* [Required actions]:
(1) Reproduce the SFF architecture text from "In Fig. 2, the" to "pipeline FFT core.", swapping "bit-reversed" for "reverse-binary" wherever it occurs.
(2) According to the SFF architecture text, why are the shift registers in the first stage of a 16-point SFF FFT core eight long?

The paper is organized as follows: in Section 2, the SFF and SFF/SDF architectures are described. Then, in Section 3, these architectures are compared with previous proposed single-stream pipeline FFT architectures. In Section 4, the FPGA-mapping of the proposed architectures is discussed and in Section 5 a proof-of-concept parameterized HDL design for FPGA implementation is described. Implementation results are reported and discussed in Section 6. Finally, Section 7 summarizes the contributions, and concludes the paper.

2 The SFF Architecture

The SFF architecture is a radix-2 pipeline FFT architecture that consists of \(\log _{2} N\) stages, where N is the transform length. Most earlier proposed FFT architectures include so called butterfly processing elements consisting of a pair of one complex adder and one complex subtracter operating in parallel. The stages in an SFF pipeline instead of butterfly units contains a new processing element that with a single complex adder-subtracter unit performs the additions and subtractions in a time-interleaved manner. An SFF stage is depicted in Fig. 1.

Figure 1
figure 1

An SFF stage. l denotes the length of the two shift registers.

In Fig. 2, the signal flow graph (SFG) of a 16-point radix-22 decimation in frequency FFT is depicted. As can be seen, in the first stage the distance between the samples to be added and subtracted is eight. Therefore in the first stage of a 16-point SFF FFT core the length of the shift registers is eight. The structure of one whole radix-22 SFF 16-point FFT core is depicted in Fig. 3. Configured in this fashion the FFT core has normal input order and bit-reversed output order. It is of course possible to construct an SFF FFT core with normal ordered output and bit-reversed input, as for other FFT architectures [13]. In that case the largest register will be in the end of the pipeline instead.

Figure 2
figure 2

Signal flow graph of 16-point radix-22 FFT.

Figure 3
figure 3

A 16-point radix-22 SFF pipeline FFT core.

To make the data flow of an SFF stage more clear a data flow diagram is shown in Table 1. For sake of a more compact diagram the data flow of a stage with shift registers of length two is depicted. This could, e.g., be the third stage in the 16-point SFF pipeline, or the first stage in a four-point pipeline.

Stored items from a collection
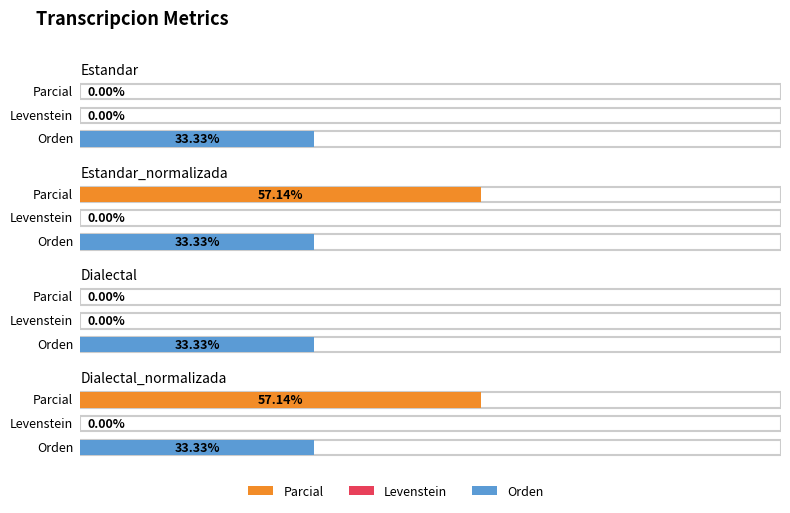

Does the chart contain stacked bars?

No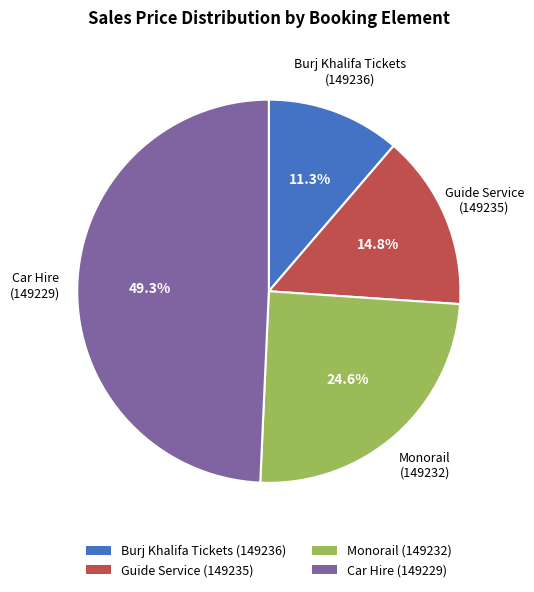

Which has a higher value, Car Hire (149229) or Burj Khalifa Tickets (149236)?

Car Hire (149229)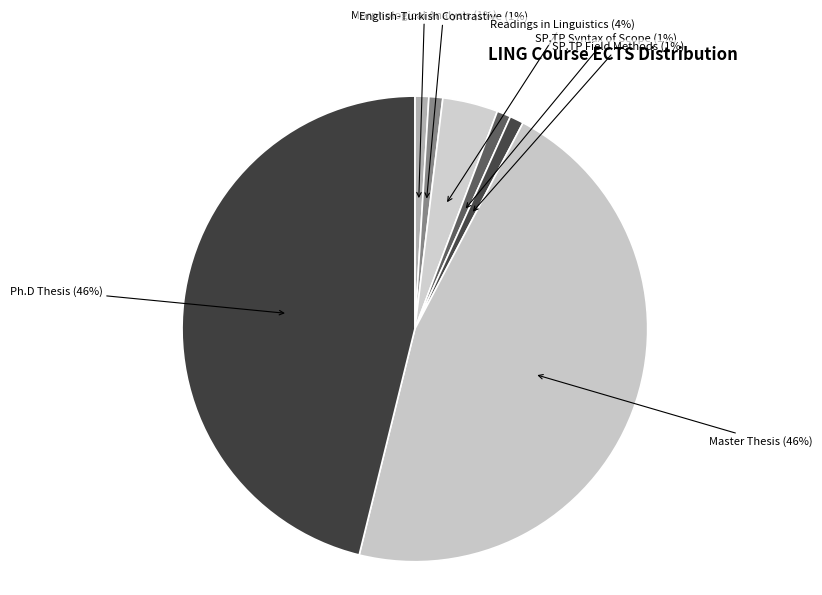

Is there a majority slice in this chart?

No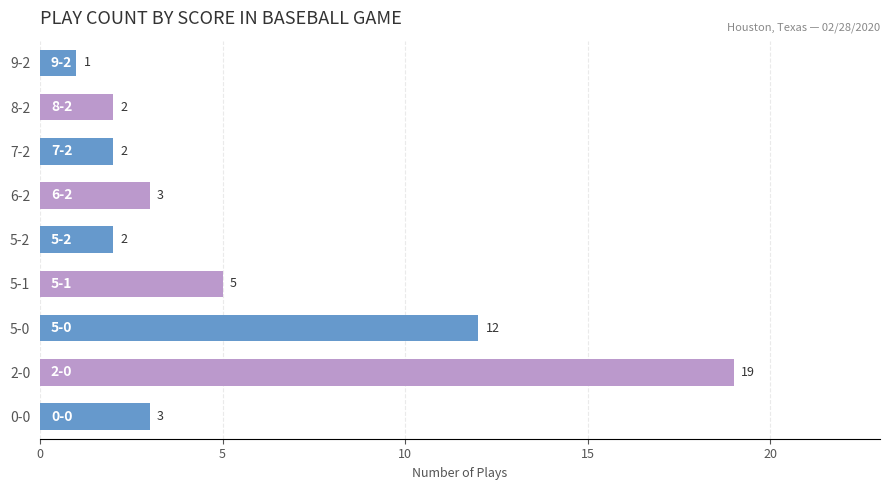

The chart shows a value of 3 at 0-0. True or false?

True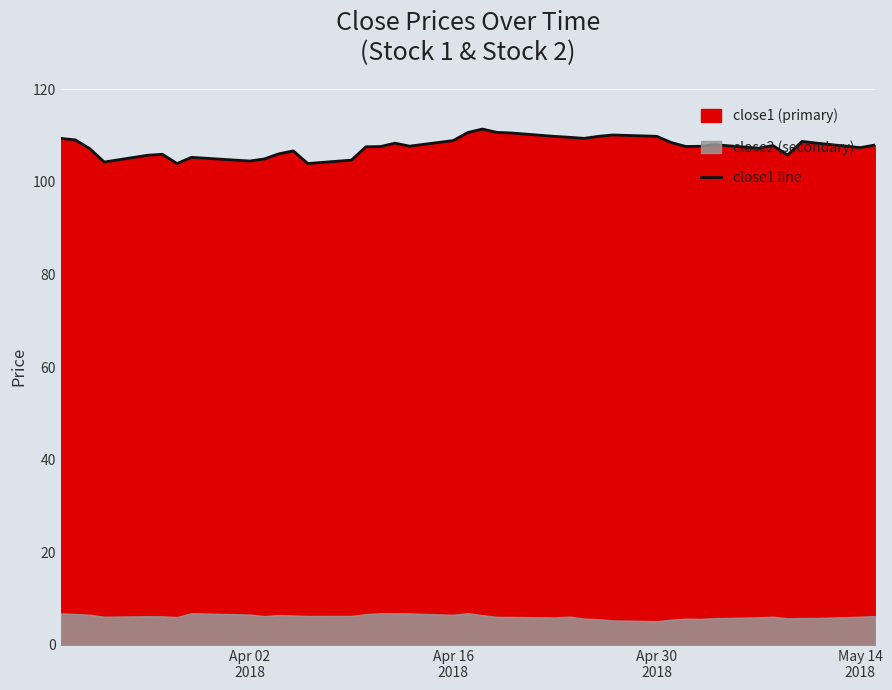

What is the minimum value for close1 line?

104.0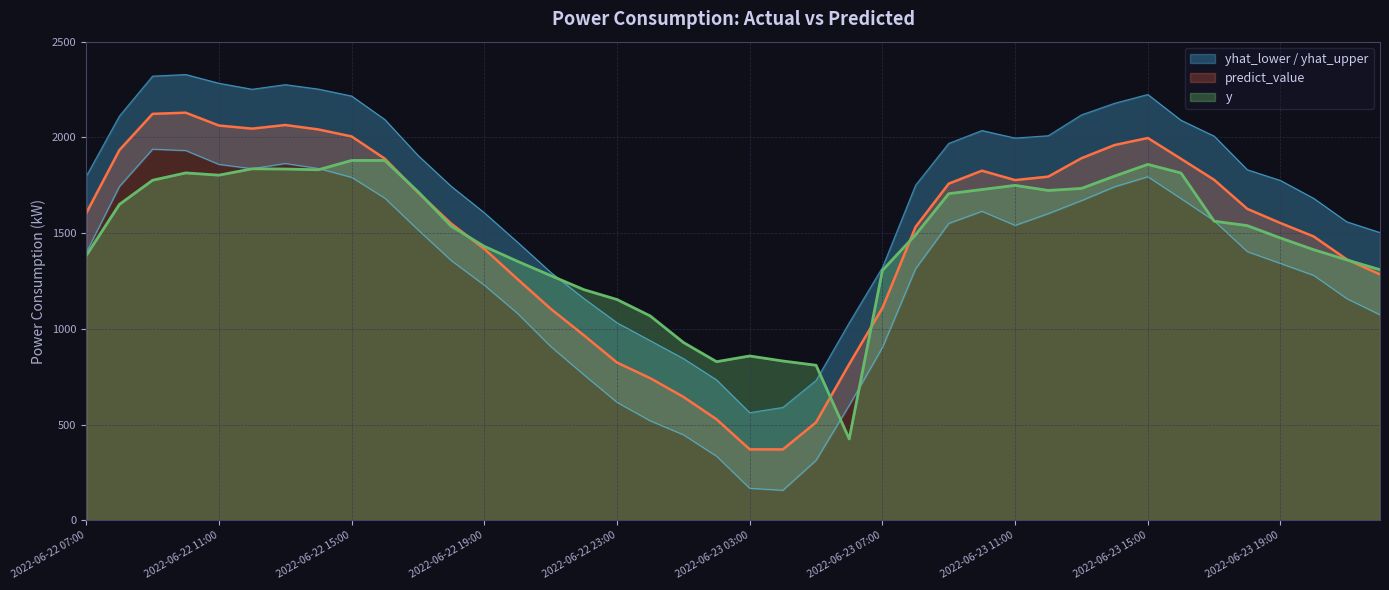

In predict_value, how many points are higher than both neighbors (excluding endpoints)?

4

* [Answers to the problems]:
(1)
In Fig. 2, the signal flow graph (SFG) of a 16-point radix-22 decimation in frequency FFT is depicted. As can be seen, in the first stage the distance between the samples to be added and subtracted is eight. Therefore in the first stage of a 16-point SFF FFT core the length of the shift registers is eight. The structure of one whole radix-22 SFF 16-point FFT core is depicted in Fig. 3. Configured in this fashion the FFT core has normal input order and reverse-binary output order. It is of course possible to construct an SFF FFT core with normal ordered output and reverse-binary input, as for other FFT architectures [13]. In that case the largest register will be in the end of the pipeline instead.

Figure 2
figure 2

Signal flow graph of 16-point radix-22 FFT.

Figure 3
figure 3

A 16-point radix-22 SFF pipeline FFT core.

(2) In the first stage of the 16-point radix-22 decimation in frequency FFT, the distance between the samples to be added and subtracted is eight. Therefore, the shift registers in that stage have a length of eight.